Contudo, a história mudou logo a seguir. Contra uma Itália cheia de estrelas (Buffon, Maldini, Zanetti, Del Piero, Totti, Vieri, Gattuso, Cannavaro, Nesta, Materazzi ou Inzaghi eram algumas delas), a Coreia do Sul venceu graças ao golo de ouro de Ahn Jung-hwan aos 119'. Podia ter sido 'apenas' mais uma vitória épica da Coreia do Sul, mas não. Com uma tática 3x4x3, os coreanos adotaram uma estratégia de pressão muito agressiva e dura, o que não impediu a Itália de se adiantar no marcador aos 18' por intermédio de Vieri, mas que serviu para incomodar e de que maneira os transalpinos, que começavam a não gostar de ver a impunidade dos adversários. O árbitro Byron Moreno, do Equador, fechou os olhos a muitas entradas duras que impediam a seleção de Giovanni Trapattoni de poder jogar o futebol pretendido. Não haveria problema se a Coreia do Sul fizesse isso dentro das leis, mas não foi isso que se viu. A Coreia do Sul, claramente beneficiada pela equipa de arbitragem, conseguiu chegar ao empate aos 88' com golo de Seol Ki-hyeon, levando o jogo para tempo extra que seria terminado com um golo de ouro.

Entre as razões de queixa da Itália encontra-se a expulsão de Totti por alegada simulação, o golo mal anulado a Damiano Tommasi, a entrada de Choi Jin-cheul sobre Zambrotta ou a cotovelada de Kim Tae-young a Del Piero.
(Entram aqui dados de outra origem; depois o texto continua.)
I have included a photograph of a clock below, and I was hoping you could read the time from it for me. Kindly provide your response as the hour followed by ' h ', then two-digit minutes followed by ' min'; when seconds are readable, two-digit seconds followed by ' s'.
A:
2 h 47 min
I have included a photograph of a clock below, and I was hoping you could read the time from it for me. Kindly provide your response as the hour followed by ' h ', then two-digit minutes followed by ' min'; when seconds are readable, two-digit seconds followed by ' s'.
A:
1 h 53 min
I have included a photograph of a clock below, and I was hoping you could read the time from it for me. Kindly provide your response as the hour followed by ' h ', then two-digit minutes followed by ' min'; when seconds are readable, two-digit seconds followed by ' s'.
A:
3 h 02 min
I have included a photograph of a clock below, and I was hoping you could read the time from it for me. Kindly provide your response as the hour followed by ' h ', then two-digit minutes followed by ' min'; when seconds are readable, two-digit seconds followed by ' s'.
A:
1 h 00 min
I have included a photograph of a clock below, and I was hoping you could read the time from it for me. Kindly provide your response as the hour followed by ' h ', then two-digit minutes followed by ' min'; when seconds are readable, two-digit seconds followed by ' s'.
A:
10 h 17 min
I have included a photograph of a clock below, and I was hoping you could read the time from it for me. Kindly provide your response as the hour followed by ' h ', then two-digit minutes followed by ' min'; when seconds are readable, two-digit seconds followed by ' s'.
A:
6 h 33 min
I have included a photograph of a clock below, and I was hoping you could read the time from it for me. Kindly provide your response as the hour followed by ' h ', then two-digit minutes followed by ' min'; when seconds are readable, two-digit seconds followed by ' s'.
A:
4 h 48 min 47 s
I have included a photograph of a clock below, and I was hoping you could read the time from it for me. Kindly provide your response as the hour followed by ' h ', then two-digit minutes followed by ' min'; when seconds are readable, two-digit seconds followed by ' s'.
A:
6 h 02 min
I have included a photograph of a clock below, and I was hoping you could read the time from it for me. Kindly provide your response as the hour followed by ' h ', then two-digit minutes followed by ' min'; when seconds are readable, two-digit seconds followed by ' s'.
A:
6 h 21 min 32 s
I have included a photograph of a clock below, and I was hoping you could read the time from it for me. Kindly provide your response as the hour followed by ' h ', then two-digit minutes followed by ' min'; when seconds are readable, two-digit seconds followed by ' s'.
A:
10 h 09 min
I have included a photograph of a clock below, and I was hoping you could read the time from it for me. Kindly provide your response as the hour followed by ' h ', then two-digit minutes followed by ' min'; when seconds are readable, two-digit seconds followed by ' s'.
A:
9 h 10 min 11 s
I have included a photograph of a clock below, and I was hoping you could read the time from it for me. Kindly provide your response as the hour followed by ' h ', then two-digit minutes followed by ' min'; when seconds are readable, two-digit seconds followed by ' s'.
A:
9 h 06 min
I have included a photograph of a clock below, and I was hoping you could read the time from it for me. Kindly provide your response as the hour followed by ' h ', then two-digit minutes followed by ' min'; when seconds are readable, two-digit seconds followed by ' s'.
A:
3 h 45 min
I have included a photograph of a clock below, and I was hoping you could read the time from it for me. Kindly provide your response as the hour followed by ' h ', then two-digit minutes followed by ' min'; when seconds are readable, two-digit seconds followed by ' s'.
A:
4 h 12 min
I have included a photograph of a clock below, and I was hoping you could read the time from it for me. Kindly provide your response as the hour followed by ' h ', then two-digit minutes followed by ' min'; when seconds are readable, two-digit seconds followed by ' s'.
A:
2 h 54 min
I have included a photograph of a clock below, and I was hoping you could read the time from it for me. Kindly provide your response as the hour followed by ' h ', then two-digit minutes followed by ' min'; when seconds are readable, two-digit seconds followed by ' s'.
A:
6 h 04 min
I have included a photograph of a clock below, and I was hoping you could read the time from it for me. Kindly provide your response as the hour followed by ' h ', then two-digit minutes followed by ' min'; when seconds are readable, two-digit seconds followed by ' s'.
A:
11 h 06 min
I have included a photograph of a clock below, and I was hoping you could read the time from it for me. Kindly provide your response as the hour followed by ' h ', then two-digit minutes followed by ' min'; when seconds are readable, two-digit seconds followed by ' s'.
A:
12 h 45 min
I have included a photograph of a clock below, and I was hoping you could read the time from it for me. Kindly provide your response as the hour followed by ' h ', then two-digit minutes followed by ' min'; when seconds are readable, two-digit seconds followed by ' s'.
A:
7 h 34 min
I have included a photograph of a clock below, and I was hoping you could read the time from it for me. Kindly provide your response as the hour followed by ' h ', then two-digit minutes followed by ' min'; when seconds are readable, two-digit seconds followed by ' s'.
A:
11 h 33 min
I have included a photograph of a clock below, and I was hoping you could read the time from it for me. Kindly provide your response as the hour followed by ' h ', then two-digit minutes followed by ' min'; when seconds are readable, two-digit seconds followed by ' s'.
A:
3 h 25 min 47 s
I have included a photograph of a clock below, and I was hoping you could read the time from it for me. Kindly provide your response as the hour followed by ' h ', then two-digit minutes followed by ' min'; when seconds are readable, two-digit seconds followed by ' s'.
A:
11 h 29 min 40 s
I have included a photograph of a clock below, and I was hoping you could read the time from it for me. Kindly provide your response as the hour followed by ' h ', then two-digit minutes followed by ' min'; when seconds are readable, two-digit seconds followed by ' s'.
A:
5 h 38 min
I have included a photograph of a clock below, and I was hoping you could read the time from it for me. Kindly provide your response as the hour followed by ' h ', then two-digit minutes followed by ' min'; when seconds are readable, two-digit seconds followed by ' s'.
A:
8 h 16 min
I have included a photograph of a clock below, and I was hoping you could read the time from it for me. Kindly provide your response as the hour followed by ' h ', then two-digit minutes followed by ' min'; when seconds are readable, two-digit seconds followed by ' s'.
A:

Estas duas últimas saíram completamente impunes e a Coreia do Sul marcou o 2-1 final. A revolta italiana foi grande e os europeus não tiveram problemas em dizer que os grandes responsáveis pelo resultado foram o árbitro e os respetivos assistentes. Começaram, também, a surgir as primeiras suspeitas de corrupção em relação à prestação da Coreia do Sul no Mundial.

Tais suspeitas ganharam mais tempo de vida logo a seguir. Nos quartos-de-final, a Coreia do Sul apanhou a Espanha de Casillas, Puyol, Hierro, Morientes, Xavi ou Raúl e voltou a vencer, desta feita no desempate por pontapés de penálti depois do nulo prevalecer em 120 minutos. A polémica, ainda assim, voltou a ser o maior destaque, visto que o árbitro egípcio Gamal Al-Ghandour anulou dois golos aparentemente limpos aos espanhóis. A revolta espanhola foi semelhante à italiana e ainda hoje, 16 anos depois, há quem tenha a certeza que a Coreia do Sul chegou onde chegou graças a corrupção. Eliminados pela Alemanha nas meias-finais, os coreanos viraram heróis no seu país depois de alimentarem um sonho de um povo quase até ao fim. Povo esse que, ao contrário dos derrotados, pouco ou nada se importa que os resultados tenham sido comprados ou não.

Sérgio Conceição de rastos no jogo entre Portugal e Coreia do Norte que ditou o afastamento lusitano do Mundial 2002 (Christophe Simon/EPA)

PERCURSO RUMO AO RÚSSIA 2018

A Coreia do Sul teve duas fases na qualificação. Na primeira, dominou com facilidade um grupo com Líbano, Kuwait, Mianmar e Laos, vencendo todas as sete partidas com 24 golos marcados e nenhum sofrido. A seguir, contudo, foi mais complicado. A equipa calhou no mesmo grupo que Irão, Síria, Usbequistão, China e Catar e qualificou-se na segunda posição com 15 pontos, apenas mais dois que Síria e Usbequistão e mais três que a formação chinesa. O selecionador Uli Stielike foi despedido depois de uma derrota com o Catar, o que fez com que Shin Tae-yong assumisse o cargo e assegurasse o apuramento direto para o Mundial.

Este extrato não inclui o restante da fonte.